西欧中世における都市と農村のバランス

   西欧中世における、都市と農村のバランス

西欧中世における都市と農村は、互いのバランスの上に成り立っていました。農村では主に、第一次産業物、すなわち、主な穀物、畜産、地域によっては漁業、それに加えて、場合によっては衣類の原材料(麻など)を生産・蓄積させ、都市部では、その生産物を主体とした商品、すなわち、加工肉、乳製品、酒類に加え、余剰生産ともいえる様々な物品、すなわち衣類、文房具、貴金属などを扱っていました。

 中世前期では、まだまだ気候も寒冷で、農業改革も行われておらず、歴史家たちは、この時期の都市の姿は、ローマ時代からの縮小時期だととらえています。硬貨が流通し、様々な中小都市に溢れていた西ローマ帝国時代と違って、ガロ-ローマ時代に入ると、ゲルマン民族の流入もあり、貨幣経済と都市ネットワークは、みるみる縮小していきました…。ゲルマン民族は、当初主に畜産物を中心とした食生活を送っていたため、ガロ-ローマ領域における穀物生産主体の生活形態に同化されるまでには、時間がかかりました…。
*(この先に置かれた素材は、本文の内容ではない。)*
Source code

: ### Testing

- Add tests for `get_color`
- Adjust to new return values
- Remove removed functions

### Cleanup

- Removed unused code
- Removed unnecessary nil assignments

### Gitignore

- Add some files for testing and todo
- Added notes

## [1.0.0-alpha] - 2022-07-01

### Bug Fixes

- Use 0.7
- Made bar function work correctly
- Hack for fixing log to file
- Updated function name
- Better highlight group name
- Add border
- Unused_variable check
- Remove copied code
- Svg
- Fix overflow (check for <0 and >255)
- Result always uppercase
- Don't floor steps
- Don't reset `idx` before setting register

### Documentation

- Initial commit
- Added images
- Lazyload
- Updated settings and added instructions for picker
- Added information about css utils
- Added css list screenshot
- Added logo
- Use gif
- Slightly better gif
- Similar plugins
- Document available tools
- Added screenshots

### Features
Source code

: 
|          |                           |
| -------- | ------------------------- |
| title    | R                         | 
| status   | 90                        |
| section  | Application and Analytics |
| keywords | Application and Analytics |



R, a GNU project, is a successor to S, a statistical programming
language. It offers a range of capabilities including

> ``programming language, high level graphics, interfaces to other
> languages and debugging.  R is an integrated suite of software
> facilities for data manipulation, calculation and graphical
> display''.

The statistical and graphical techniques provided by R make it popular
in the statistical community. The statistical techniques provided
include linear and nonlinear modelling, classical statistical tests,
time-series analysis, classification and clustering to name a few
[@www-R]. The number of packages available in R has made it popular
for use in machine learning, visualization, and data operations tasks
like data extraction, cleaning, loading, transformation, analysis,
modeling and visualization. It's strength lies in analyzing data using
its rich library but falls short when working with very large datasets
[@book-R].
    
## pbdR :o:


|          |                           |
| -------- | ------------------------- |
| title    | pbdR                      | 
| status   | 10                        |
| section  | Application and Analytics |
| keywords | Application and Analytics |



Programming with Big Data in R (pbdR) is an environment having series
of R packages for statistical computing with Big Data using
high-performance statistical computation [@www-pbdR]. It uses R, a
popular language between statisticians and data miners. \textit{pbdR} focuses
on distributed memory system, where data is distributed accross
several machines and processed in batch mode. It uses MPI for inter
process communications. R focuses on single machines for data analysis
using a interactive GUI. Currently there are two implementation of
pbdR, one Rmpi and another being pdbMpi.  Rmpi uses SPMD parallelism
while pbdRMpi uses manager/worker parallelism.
 一般的な前期ヨーロッパ、すなわちフランク王国時代においては、貨幣経済と大規模な第一次生産物生産量拡大は見込めません。そのあとに続く中世盛期においては、中世の温暖期とも相まって、逆の状況が生まれました。すなわち、開墾などによる余剰生産物のおおきな増大と、第二次産業物の増加、都市商人層の発展です。都市ギルドなどと呼ばれますが、そもそも、11 ~ 13 世紀にあたる中世盛期において、ギルド制は成長を見ました。硬貨経済に関しても、ジャック・ル・ゴフなどの指摘通り、中世盛期においてこそ、様々な硬貨が作成され、それに含まれる鉱物のパーセンテージで、硬貨価値も上下するという、今日の一般的な中世貨幣経済論が適応されるのです。
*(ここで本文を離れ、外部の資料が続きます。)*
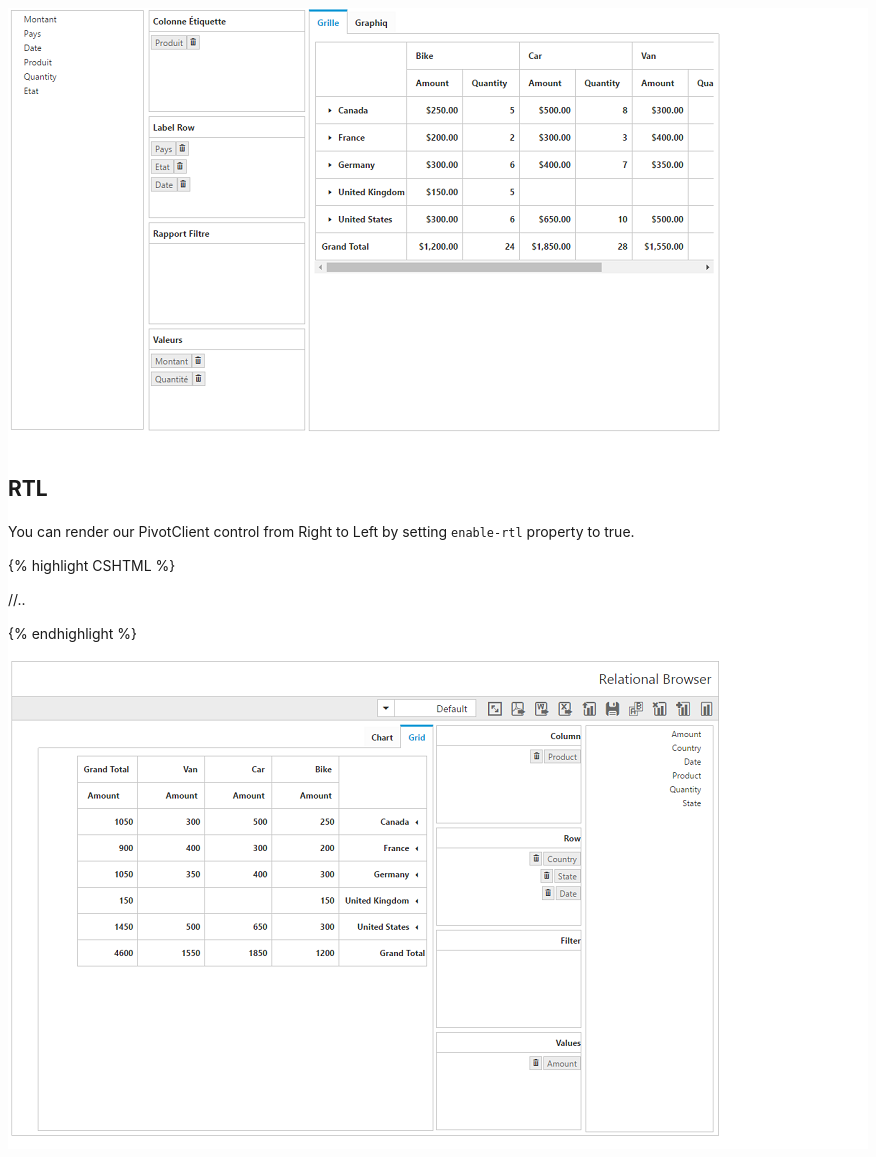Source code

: ![](Localization_images/relational-localization.png)

## RTL

You can render our PivotClient control from Right to Left by setting `enable-rtl` property to true.

{% highlight CSHTML %}

<ej-pivot-client id="PivotClient1" enable-rtl="true">
  //..
</ej-pivot-client>    

{% endhighlight %}

![](Localization_images/rtl.png)

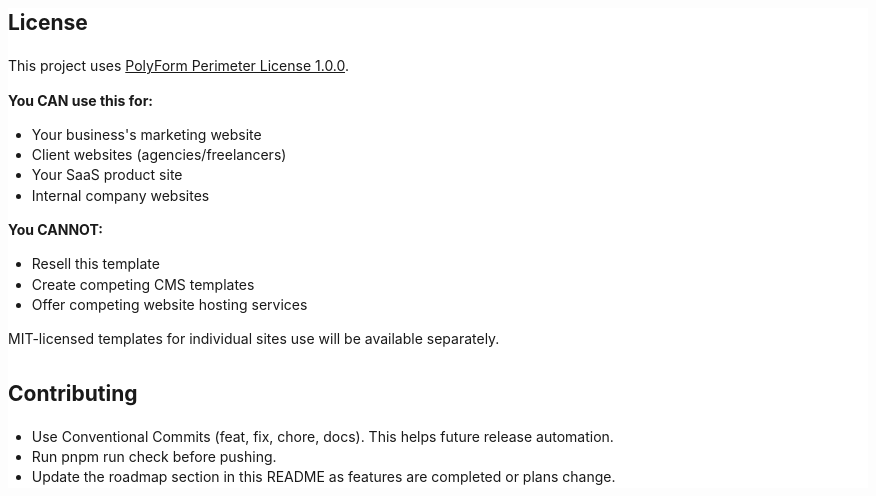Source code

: ## License

This project uses [PolyForm Perimeter License 1.0.0](https://polyformproject.org/licenses/perimeter/1.0.0).

**You CAN use this for:**

- Your business's marketing website
- Client websites (agencies/freelancers)
- Your SaaS product site
- Internal company websites

**You CANNOT:**

- Resell this template
- Create competing CMS templates
- Offer competing website hosting services

MIT-licensed templates for individual sites use will be available separately.

## Contributing

- Use Conventional Commits (feat, fix, chore, docs). This helps future release automation.
- Run pnpm run check before pushing.
- Update the roadmap section in this README as features are completed or plans change.
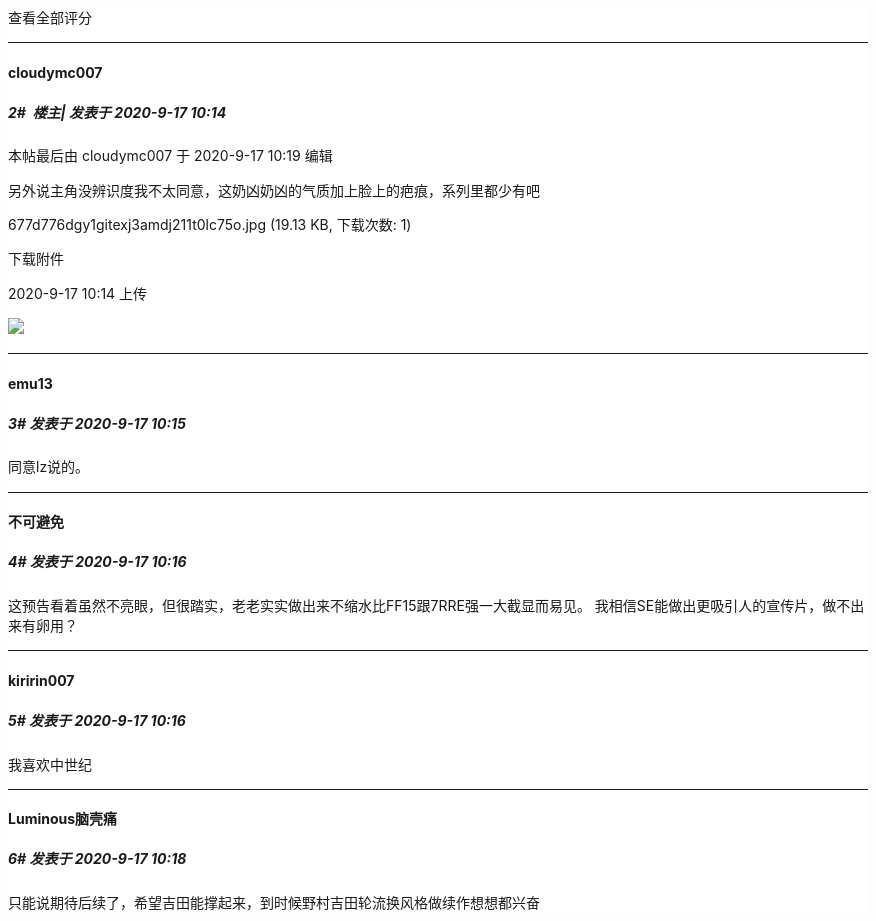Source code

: 
查看全部评分


-----

####  cloudymc007  
##### 2#         楼主| 发表于 2020-9-17 10:14


 本帖最后由 cloudymc007 于 2020-9-17 10:19 编辑 

另外说主角没辨识度我不太同意，这奶凶奶凶的气质加上脸上的疤痕，系列里都少有吧


677d776dgy1gitexj3amdj211t0lc75o.jpg
(19.13 KB, 下载次数: 1)


下载附件


2020-9-17 10:14 上传


<img src="https://img.saraba1st.com/forum/202009/17/101456ftti6v2i21im25ty.jpg" referrerpolicy="no-referrer">


-----

####  emu13  
##### 3#       发表于 2020-9-17 10:15


同意lz说的。


-----

####  不可避免  
##### 4#       发表于 2020-9-17 10:16


这预告看着虽然不亮眼，但很踏实，老老实实做出来不缩水比FF15跟7RRE强一大截显而易见。 我相信SE能做出更吸引人的宣传片，做不出来有卵用？


-----

####  kiririn007  
##### 5#       发表于 2020-9-17 10:16


我喜欢中世纪


-----

####  Luminous脑壳痛  
##### 6#       发表于 2020-9-17 10:18


只能说期待后续了，希望吉田能撑起来，到时候野村吉田轮流换风格做续作想想都兴奋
     中世盛期から、中世後期の危機時代にかけての

     都市と農村の状況

 14 世紀の危機の時代に入り、まず、大飢饉の影響が生じます。小氷期の始まりで、犠牲者がかなり出ます。次に、英仏による百年戦争の惨禍、さらに、グローバルな黒死病の伝播が、ありました。この2~3つの惨禍で、欧州の社会経済網は大打撃を受けます。それまで正常に動いていた流通網が麻痺し、貨幣の危機も起こります。つまり、明らかな社会停滞で、貨幣が正常に移動・流通しないという問題です。農作物収穫減、人口減もありましたが、ジャック・ル・ゴフなどは、この時期の貨幣の歴史を、貨幣の危機と表現しています…。ペストにより正常な社会運動が麻痺し、犠牲者が多く出たのは周知の事実です。ルネサンスの時代の夜明けまで、欧州地域は、混乱と惨禍に見舞われました。人口が回復し始めるには、15 世紀の到来を待たねばなりません。